Outro grande desafio nas instalações elétricas residenciais e comerciais é representado pelo uso disseminado de adaptadores T (benjamins) e extensões. A figura 6 apresenta os dados coletados pelo “Raio X” das instalações residenciais, com os quais é possível correlacionar o número de incêndios por sobrecarga e curto-circuito em ambientes residenciais (figura 4) e o uso dos adaptadores e benjamins,
dispositivos que podem ser motivo de perdas patrimoniais e de vidas. De acordo com a figura 6, 46% das residências brasileiras nunca reformaram a instalação elétrica. A esse respeito, resalta-se que já existe consenso formado entre os profissionais do setor de instalações de que a instalação deve ser passar por inspeção periódica.
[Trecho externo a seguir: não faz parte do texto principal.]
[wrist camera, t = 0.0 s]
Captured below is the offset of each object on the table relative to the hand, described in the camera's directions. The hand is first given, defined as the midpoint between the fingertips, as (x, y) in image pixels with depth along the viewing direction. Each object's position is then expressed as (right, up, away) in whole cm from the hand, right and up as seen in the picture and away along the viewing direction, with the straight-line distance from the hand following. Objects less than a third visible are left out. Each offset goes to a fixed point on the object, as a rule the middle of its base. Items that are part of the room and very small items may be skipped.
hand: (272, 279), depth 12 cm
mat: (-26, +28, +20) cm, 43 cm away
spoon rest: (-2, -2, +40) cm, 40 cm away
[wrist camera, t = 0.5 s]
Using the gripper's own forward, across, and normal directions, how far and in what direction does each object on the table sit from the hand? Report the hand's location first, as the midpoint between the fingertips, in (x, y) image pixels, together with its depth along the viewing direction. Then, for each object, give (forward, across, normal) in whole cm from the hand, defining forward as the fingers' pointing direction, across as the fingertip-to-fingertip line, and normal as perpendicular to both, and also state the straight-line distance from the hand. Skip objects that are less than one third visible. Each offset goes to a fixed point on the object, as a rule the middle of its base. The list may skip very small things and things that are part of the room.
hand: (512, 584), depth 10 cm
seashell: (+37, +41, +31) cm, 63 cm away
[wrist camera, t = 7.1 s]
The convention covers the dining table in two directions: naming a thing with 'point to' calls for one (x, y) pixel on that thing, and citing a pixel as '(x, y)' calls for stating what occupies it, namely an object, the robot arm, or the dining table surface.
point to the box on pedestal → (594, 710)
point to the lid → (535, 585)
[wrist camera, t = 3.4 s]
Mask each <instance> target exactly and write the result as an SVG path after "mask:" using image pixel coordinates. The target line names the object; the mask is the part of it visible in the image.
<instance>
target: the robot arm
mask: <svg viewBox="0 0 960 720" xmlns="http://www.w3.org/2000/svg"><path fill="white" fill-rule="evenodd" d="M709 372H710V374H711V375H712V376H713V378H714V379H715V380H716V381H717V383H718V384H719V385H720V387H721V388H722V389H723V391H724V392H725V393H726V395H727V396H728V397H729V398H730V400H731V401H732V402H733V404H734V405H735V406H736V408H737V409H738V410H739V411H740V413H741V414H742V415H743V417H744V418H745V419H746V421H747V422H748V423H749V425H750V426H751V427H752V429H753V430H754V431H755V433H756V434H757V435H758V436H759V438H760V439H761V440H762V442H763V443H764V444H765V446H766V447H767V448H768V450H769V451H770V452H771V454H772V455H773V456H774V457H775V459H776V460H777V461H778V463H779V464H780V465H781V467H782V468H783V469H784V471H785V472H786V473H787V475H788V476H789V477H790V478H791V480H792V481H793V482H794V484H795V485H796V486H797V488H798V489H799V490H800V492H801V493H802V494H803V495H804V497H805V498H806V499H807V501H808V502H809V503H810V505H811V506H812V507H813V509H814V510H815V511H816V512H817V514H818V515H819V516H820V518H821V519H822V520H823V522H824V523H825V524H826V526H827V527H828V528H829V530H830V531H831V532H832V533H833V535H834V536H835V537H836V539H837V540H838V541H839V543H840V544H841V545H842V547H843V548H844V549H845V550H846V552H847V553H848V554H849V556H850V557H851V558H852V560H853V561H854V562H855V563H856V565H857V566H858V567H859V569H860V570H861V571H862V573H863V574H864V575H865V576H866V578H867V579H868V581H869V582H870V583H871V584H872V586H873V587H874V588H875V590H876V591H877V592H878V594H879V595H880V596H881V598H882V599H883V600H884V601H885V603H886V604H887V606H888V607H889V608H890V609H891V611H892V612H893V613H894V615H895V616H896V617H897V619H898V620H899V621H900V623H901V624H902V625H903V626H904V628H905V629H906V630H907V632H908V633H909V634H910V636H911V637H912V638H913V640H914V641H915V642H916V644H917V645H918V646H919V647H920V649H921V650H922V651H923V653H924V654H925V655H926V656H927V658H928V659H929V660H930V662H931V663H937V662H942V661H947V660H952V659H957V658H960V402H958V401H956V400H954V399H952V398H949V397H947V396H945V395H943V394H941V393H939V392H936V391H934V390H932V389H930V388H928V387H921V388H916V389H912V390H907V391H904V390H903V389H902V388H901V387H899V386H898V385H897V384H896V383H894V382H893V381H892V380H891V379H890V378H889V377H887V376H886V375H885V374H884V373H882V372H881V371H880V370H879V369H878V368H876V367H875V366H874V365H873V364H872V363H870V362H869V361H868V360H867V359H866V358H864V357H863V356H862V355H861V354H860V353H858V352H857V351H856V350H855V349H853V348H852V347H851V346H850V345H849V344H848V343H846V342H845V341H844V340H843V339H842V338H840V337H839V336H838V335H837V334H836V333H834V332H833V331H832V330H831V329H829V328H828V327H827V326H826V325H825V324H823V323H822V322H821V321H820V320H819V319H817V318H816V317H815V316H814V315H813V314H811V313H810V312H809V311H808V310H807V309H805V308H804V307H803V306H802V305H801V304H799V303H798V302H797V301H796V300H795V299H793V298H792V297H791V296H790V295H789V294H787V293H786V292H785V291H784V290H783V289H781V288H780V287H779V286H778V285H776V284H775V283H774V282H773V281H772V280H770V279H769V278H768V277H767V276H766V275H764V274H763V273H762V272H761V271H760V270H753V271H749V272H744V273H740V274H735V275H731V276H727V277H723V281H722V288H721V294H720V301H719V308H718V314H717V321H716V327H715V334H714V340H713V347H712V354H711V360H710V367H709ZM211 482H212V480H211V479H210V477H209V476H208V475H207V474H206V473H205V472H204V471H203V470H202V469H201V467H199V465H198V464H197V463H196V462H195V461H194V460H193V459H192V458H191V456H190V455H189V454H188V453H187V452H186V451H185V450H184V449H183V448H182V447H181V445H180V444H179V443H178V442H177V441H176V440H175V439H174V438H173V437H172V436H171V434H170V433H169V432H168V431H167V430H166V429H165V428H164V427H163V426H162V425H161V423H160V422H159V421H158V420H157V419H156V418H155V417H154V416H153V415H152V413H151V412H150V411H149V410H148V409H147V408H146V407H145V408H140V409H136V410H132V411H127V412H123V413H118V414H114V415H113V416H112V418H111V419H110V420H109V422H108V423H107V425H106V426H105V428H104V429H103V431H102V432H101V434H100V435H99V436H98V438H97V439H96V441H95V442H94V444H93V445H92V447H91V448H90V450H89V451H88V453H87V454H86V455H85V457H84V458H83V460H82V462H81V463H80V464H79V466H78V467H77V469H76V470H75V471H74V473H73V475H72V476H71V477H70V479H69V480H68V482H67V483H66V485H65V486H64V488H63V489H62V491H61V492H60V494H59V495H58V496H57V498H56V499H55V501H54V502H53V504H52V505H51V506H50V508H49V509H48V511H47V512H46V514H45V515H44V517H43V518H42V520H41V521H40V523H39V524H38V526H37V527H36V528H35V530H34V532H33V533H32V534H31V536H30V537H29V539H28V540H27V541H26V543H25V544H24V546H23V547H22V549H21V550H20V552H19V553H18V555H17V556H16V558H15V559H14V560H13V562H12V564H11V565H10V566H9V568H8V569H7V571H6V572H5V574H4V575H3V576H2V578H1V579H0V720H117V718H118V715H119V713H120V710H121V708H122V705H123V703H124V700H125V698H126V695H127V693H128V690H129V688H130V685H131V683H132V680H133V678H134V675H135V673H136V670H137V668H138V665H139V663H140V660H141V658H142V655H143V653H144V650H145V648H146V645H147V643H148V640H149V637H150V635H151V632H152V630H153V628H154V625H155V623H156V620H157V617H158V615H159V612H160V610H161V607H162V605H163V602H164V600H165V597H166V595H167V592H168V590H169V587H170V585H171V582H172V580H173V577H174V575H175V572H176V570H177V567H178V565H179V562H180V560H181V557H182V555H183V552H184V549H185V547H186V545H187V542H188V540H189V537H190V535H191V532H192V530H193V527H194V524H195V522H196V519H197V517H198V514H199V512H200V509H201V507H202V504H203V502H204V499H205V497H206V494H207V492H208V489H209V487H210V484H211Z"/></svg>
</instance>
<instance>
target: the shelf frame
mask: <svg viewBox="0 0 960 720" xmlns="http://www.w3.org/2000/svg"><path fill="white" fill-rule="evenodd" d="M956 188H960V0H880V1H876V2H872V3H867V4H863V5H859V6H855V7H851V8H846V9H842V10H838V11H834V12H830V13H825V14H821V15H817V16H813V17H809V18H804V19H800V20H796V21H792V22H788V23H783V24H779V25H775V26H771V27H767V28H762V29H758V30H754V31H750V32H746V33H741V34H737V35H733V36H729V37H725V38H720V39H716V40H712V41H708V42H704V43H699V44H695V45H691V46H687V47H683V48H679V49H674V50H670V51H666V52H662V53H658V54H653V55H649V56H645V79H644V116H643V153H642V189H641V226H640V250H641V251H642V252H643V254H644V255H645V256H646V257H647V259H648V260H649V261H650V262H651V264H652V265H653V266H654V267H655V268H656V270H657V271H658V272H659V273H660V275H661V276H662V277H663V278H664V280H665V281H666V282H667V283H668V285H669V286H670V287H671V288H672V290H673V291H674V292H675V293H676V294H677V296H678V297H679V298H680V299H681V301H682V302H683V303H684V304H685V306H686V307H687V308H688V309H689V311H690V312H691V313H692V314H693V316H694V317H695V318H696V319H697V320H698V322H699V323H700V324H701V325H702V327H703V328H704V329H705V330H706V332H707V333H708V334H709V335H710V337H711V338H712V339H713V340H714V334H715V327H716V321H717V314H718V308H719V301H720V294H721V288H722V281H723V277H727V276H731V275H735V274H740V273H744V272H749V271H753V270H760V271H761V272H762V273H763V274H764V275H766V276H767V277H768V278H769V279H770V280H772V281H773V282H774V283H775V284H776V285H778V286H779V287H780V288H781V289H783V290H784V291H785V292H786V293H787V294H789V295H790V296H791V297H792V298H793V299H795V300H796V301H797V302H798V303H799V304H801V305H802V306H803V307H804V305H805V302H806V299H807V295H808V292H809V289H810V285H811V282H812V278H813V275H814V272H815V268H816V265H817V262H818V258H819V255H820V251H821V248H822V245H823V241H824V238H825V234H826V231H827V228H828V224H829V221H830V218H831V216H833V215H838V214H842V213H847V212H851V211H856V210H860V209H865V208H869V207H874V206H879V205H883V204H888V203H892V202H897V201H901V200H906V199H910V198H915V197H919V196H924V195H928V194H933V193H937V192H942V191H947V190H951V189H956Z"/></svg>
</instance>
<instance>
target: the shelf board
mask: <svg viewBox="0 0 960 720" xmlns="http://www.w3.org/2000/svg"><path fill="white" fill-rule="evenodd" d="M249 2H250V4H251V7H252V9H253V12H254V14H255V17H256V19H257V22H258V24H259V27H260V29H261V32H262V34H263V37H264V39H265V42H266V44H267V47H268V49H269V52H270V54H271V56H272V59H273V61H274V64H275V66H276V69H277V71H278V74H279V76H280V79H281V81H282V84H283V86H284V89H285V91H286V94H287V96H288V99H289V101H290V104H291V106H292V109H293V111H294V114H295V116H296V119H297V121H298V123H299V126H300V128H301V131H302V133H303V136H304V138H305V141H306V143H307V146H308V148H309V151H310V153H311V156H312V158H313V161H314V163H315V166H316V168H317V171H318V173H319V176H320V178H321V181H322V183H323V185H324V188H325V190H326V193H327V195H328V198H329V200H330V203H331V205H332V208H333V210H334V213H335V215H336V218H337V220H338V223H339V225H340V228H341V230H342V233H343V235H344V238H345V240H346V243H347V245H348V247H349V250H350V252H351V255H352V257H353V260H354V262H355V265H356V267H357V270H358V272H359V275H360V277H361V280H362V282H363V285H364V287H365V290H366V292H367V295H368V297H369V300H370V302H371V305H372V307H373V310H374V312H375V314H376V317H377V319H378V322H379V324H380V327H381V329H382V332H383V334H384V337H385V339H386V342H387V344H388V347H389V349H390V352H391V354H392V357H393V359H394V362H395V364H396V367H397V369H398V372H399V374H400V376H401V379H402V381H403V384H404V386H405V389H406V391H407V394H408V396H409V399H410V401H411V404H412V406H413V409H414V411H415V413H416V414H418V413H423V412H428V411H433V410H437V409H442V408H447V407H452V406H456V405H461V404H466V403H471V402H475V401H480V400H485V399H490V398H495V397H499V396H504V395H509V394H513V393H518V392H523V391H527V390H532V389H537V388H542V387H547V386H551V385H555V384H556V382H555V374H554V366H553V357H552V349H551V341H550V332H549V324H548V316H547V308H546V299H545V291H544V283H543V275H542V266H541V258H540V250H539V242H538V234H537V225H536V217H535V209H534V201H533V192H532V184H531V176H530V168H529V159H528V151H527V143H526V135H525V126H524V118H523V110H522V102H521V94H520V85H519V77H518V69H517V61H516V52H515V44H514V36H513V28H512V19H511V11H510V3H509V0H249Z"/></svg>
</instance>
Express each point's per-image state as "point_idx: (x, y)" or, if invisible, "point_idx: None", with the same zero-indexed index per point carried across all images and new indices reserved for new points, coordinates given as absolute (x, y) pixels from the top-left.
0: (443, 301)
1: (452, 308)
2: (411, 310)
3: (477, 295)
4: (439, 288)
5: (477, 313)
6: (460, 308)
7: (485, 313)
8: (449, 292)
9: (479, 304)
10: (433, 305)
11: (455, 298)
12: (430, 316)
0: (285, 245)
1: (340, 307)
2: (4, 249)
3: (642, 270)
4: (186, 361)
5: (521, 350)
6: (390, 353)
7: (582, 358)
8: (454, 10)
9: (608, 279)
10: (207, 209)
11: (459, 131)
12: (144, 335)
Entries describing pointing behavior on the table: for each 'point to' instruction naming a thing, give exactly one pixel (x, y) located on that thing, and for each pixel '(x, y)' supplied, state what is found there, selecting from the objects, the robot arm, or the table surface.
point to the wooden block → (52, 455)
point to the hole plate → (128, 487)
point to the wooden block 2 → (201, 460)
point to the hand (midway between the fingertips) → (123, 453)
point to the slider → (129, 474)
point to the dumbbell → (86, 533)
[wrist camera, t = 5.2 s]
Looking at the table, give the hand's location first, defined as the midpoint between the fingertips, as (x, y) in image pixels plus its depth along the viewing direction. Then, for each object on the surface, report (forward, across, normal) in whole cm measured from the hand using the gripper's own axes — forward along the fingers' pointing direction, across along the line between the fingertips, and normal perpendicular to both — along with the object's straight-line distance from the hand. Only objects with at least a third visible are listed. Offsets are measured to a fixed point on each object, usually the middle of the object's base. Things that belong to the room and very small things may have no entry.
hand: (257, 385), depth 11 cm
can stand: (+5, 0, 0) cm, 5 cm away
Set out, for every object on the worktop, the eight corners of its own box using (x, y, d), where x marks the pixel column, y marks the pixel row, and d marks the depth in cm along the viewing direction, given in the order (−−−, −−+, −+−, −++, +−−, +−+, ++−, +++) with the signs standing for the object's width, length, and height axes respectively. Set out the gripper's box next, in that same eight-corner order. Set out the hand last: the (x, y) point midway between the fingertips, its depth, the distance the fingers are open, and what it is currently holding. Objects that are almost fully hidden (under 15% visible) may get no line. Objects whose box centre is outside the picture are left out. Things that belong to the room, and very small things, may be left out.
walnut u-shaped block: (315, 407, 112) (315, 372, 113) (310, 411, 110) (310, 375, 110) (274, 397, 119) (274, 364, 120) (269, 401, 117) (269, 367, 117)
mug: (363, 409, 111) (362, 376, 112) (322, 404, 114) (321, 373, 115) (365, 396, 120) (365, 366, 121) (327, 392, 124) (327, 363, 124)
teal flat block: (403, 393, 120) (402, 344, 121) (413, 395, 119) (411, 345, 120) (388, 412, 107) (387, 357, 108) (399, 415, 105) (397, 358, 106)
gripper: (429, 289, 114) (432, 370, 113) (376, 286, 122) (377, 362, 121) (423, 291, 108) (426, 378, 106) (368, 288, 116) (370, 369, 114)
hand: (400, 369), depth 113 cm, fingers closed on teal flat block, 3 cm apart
Fig. 6 – Uso de benjamins e extensões em residências

No “Raio X das Instalações Elétricas Comerciais Brasileiras” [4], publicado em agosto de 2022, consta que a ausência de DR e DPS chega a quase 60% (figuras 8 e 9, pág. 38). Já o uso de benjamins acontece em quase 40% dessas instalações, e a presença de extensões é verificada em 30% de forma permanente e em 26% de forma temporária, conforme mostram as figuras 10 e 11 (pág. 38).

Atuação da Abracopel

Avaliando os dados aqui apresentados, observa-se que há uma carência muito grande quando o assunto é instalações elétricas residenciais e comerciais, com relação à qualidade da instalação e qualidade dos profissionais. A Abracopel tem realizado uma série de atividades, alinhadas aos Objetivos do Desenvolvimento Sustentável da ONU, buscando capacitar os profissionais ligados à eletricidade. As ações abrangem o projeto “Eletricista Consciente e Seguro”, com seminários técnicos presenciais e virtuais, além da criação de conteúdos como e-books, vídeos e minicursos EaD, e o projeto “Universidade Abracopel”, que oferece acesso a vários conteúdos a todos os profissionais. Há ainda o projeto “Abracopel no Lar”, que visa a comunicação objetiva e com linguagem acessível com toda a população brasileira, com vistas à conscientização, e o “Concurso Nacional Abracopel de Redação, Desenho e Vídeo”, que incentiva crianças e adolescentes entre 6 e 18 anos a desenvolverem o tema “Segurança com Eletricidade” na sala de aula. Dessa forma, não só o estudante mas também a comunidade no seu entorno multiplicará o que foi aprendido ― estima- se que cada aluno conscientizado atinja, no mínimo, seis pessoas no seu entorno, que são sensibilizadas pelas informações a respeito da segurança com eletricidade. Outro projeto é o “Prêmio Abracopel Nacional de Jornalismo”, que há mais de 16 anos premia profissionais de mídia que multiplicam as boas práticas da segurança com eletricidade.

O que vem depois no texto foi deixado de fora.